4 - Steps Involved in MERGE JOINS
A MERGE JOIN operation joins the results of two data scans. The operation usually consists of the following steps:
- TABLE ACCESS FULL of each table in the join
- SORT JOIN to sort the results of the data access operations (such as TABLE ACCESS FULL)
- MERGE JOIN to merge the results of the SORT JOIN operation.
The use of merge joins indicates that indexes are either unavailable or disabled by the query’s syntax.
As a set operation that performs full table scans of its tables, MERGE JOIN is usually not appropriate for use in multi-user online applications for the following reasons:
- It may be slow to return the first row from the query. Since MERGE JOIN is a set operation, not a row operation it does not return rows to the user until all of the rows are processed.
- Its result set will not stay in the SGA very long. Since the blocks used to satisfy the table reads were read via full table scans, they will be the first blocks removed from the SGA when more space is needed in the SGA’s data block buffer cache.
- Temporary segments may need to be allocated to resolve the query, potentially resulting in temporary segment lock contention among users.

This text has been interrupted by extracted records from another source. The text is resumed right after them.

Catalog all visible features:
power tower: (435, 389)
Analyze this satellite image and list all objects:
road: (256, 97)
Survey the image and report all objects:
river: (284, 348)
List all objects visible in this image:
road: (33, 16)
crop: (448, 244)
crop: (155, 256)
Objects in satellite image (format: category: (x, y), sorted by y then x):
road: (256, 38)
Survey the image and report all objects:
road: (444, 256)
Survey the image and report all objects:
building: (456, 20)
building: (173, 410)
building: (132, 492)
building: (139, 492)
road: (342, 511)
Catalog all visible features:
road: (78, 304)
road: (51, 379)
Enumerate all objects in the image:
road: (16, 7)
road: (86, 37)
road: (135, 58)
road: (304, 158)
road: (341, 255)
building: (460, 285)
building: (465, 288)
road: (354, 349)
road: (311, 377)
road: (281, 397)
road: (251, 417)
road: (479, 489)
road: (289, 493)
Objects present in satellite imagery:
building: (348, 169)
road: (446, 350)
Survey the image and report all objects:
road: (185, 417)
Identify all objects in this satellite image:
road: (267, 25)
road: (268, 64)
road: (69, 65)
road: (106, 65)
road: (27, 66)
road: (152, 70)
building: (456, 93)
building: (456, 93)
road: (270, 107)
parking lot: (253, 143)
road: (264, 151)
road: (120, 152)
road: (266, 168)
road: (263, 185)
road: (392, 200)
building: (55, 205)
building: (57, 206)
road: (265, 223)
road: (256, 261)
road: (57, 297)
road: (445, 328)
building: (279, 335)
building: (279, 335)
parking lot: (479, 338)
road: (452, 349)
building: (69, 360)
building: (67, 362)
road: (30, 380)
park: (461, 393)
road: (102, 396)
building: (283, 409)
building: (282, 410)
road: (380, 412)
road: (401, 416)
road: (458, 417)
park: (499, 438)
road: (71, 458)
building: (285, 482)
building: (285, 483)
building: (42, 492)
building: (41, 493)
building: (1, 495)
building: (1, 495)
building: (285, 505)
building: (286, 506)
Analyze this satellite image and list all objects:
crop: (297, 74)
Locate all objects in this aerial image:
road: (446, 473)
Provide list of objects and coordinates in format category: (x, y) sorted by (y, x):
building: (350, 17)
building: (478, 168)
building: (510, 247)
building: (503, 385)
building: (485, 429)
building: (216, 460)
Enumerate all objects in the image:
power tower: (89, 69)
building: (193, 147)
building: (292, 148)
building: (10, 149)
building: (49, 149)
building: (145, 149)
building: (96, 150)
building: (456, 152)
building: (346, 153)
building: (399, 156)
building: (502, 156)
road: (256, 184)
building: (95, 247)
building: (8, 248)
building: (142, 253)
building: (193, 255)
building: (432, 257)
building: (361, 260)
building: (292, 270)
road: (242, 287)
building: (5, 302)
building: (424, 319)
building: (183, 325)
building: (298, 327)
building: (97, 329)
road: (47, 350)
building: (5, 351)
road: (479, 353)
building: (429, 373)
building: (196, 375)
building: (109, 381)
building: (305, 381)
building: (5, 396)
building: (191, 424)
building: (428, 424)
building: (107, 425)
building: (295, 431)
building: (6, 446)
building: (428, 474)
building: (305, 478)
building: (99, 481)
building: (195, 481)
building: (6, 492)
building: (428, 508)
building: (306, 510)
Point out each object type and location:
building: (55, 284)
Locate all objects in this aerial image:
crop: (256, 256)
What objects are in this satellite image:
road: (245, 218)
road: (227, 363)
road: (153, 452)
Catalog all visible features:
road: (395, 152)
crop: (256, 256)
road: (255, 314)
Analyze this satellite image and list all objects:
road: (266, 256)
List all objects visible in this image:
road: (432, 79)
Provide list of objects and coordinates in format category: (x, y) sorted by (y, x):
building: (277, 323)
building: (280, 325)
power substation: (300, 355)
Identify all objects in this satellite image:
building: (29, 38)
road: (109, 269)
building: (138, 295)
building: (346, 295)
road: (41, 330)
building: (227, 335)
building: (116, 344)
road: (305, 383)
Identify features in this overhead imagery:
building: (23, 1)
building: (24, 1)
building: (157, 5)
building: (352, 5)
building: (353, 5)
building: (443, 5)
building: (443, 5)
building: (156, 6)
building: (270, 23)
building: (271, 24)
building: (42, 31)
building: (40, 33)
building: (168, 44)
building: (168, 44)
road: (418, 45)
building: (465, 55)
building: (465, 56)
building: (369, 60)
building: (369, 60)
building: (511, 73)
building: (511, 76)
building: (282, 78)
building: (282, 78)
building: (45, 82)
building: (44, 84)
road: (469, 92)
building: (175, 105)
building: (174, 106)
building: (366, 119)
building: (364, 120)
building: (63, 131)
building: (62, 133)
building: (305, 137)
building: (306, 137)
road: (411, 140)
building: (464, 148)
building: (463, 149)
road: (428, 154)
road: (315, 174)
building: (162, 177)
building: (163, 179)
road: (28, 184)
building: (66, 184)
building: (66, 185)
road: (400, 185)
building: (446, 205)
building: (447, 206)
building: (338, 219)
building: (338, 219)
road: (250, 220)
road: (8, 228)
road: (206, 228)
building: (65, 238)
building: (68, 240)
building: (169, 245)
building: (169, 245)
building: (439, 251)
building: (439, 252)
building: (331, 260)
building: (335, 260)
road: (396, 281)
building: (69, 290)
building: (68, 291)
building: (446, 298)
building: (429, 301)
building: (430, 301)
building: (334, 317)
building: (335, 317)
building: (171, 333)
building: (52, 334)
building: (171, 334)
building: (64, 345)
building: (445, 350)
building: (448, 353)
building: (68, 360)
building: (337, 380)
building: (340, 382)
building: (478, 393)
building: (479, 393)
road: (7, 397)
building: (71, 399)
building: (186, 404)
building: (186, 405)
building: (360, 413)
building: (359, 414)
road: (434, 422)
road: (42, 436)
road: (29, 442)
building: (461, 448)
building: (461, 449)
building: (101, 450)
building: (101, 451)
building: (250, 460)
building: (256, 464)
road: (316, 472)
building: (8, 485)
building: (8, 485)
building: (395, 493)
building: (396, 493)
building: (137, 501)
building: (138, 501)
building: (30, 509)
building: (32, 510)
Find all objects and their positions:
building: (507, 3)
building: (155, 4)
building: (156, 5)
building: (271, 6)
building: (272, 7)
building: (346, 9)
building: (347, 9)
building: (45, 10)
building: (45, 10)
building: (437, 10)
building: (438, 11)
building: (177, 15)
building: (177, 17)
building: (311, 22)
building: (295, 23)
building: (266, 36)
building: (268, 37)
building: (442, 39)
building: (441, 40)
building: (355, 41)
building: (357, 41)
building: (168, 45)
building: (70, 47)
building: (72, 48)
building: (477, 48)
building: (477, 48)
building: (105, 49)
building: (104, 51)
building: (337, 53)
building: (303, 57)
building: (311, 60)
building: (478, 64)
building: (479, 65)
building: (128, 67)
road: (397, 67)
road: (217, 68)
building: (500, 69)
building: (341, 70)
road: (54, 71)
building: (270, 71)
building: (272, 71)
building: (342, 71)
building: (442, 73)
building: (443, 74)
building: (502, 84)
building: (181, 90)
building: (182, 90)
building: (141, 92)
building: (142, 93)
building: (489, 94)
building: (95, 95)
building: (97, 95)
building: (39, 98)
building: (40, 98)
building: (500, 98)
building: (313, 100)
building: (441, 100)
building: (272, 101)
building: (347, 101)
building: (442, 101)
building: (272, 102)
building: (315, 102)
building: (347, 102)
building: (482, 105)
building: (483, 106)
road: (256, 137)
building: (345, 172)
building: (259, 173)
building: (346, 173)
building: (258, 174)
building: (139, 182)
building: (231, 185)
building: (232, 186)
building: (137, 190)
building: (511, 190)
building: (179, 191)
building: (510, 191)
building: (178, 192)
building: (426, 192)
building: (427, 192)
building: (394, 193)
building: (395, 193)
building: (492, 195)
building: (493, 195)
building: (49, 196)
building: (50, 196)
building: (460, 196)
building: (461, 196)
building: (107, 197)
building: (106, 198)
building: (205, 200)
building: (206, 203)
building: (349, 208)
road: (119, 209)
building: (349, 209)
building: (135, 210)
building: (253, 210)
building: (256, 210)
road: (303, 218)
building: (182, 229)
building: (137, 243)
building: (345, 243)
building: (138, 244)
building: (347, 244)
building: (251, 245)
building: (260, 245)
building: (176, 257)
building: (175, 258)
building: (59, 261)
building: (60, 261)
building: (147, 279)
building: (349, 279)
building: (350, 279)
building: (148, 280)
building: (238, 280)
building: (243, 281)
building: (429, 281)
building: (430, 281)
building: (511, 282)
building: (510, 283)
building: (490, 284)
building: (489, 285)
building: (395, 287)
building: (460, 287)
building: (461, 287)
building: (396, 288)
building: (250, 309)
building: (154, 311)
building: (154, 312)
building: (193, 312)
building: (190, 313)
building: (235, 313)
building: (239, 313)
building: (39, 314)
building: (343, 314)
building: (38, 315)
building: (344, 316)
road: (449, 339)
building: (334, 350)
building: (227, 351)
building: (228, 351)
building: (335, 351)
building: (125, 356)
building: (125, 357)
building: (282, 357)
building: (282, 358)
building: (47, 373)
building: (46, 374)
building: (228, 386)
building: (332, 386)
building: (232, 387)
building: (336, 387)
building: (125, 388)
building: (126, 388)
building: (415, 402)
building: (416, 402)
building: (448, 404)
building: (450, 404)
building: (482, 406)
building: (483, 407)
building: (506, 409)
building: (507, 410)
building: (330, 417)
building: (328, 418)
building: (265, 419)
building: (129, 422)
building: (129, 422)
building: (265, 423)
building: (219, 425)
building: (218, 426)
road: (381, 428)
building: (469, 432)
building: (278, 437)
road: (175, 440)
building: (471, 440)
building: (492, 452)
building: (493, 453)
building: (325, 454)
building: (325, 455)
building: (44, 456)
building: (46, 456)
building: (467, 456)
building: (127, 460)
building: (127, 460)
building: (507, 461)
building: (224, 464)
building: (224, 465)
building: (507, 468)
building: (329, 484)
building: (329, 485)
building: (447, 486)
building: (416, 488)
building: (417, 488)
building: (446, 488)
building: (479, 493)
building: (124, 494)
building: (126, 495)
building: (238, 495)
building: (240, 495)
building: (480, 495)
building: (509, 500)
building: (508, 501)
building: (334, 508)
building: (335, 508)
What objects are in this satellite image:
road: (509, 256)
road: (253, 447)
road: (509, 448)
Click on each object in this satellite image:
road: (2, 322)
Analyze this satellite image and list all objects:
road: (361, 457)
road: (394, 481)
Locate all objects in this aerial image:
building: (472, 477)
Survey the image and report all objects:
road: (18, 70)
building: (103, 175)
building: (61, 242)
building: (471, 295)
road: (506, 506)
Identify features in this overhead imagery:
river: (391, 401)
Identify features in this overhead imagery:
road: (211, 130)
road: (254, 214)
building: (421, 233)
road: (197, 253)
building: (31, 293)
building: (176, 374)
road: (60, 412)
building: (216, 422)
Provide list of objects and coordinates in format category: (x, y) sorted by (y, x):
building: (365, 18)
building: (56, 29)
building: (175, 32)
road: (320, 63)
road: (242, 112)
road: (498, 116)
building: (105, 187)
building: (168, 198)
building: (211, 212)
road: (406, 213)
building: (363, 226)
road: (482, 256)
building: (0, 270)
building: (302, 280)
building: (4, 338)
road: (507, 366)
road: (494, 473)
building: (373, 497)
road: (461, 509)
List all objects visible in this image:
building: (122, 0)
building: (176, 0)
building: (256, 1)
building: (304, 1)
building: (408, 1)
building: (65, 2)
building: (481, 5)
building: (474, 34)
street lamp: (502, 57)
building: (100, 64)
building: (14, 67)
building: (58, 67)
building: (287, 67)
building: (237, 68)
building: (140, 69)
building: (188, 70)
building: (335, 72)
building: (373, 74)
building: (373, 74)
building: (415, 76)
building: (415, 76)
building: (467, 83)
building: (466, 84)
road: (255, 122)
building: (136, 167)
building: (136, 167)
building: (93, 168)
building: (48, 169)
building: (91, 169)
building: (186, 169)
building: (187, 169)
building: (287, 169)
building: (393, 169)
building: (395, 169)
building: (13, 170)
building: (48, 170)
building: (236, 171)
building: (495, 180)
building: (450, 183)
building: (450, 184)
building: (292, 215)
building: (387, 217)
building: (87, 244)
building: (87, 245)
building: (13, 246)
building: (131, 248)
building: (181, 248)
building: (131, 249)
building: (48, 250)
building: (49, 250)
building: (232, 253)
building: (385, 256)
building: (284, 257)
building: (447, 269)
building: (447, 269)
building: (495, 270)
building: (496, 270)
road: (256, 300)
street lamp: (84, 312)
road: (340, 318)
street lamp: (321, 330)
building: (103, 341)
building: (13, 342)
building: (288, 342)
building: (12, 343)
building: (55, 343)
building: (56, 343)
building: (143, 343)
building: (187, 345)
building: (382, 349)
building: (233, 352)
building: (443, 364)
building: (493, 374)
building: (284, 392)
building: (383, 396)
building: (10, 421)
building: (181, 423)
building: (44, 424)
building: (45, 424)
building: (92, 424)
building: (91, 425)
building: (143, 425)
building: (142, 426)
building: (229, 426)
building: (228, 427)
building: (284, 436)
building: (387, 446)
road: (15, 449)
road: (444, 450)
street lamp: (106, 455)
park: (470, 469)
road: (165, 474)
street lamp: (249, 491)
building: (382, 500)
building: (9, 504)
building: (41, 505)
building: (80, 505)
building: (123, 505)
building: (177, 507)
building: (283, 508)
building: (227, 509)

There are, however, situations in which MERGE JOIN is the most efficient way to perform a join. In batch operations or large reports, MERGE JOIN may be result in the best possible throughput for your query.
5 - Tuning Implications for MERGE JOINS
MERGE JOIN will be effective wherever a full table scan will be effective. That is, in situations in which a full table scan is preferable to an index range scan/table access by ROWID combination, a MERGE JOIN operation will be preferable to a NESTED LOOPS join operation.
A full table scan is preferable under the following conditions:
- When the table involved is very small. If the table is very small, then it may be quicker to perform a full table scan than to perform an index scan followed by a partial table scan. For example, if the table is completely stored in the number of blocks scanned during one read of the database, then the entire table can be read in a single physical database read. If the entire table can be read during a single physical read from the database, then a full table scan will be more efficient than an index range scan and table access by ROWID combination (which would require multiple physical reads).
- When the table involved is extremely large. If a table is extremely large, then it may be more efficient to perform a full table scan than to perform an index scan followed by a partial table scan, for three reasons. First, depending on the degree to which the data is physically stored in an ordered format, and the number of records selected, you may read fewer blocks to satisfy a full table scan than for a comparable index scan and table access by ROWID. Second, the blocks read into the SGA’s data block buffer cache by a full table scan are not held long in the SGA, so they will not hinder data sharing among users; blocks read via index scans are held long in the SGA, so a scan of a large index can prevent data sharing among users.
- Lastly, full table scans can take advantage of Oracle’s Parallel Query Option.
During the SORT JOIN operation, Oracle sorts as much of the data as possible inside a memory area called the sort area. The maximum size of the sort area is defined by the SORT AREA SIZE parameter in the instance’s init.ora file; it is allocated in 8K increments. If the sort area is not large enough to hold all the sorted data, Oracle will allocate a temporary segment for the duration of the query. The cost of the allocation and release of the temporary segment is roughly equivalent to the cost of about 10 INSERT/UPDATE/DELETE statements. The allocation and release of temporary segments require locks to be allocated. When multiple users concurrently attempt to sort large result sets, they may experience contention during the temporary segment lock allocation process.
Data from the temporary segment is loaded into the sort area to be sorted. Every set of “load and sort” steps is called a run. If the result set is large relative to the sort area size, the data could be loaded and unloaded multiple times to and from the disk, which would generate excessive I/O.
The third step of MERGE JOIN, the comparison and merge portion, is very efficient. The performance costs involved in MERGE JOINs are almost entirely found within the first two steps: the full table scans and the sorting operations. Tuning MERGE JOIN operations should therefore focus on improving the performance of the first two steps.
The performance of full table scans can be improved through :
- I/O tuning and improved use of Oracle’s multiblock read capabilities,
- or by using the Parallel Query Option.
You can improve sort performance by setting a high value for SORT AREA SIZE or by dedicating a tablespace to temporary segment activity.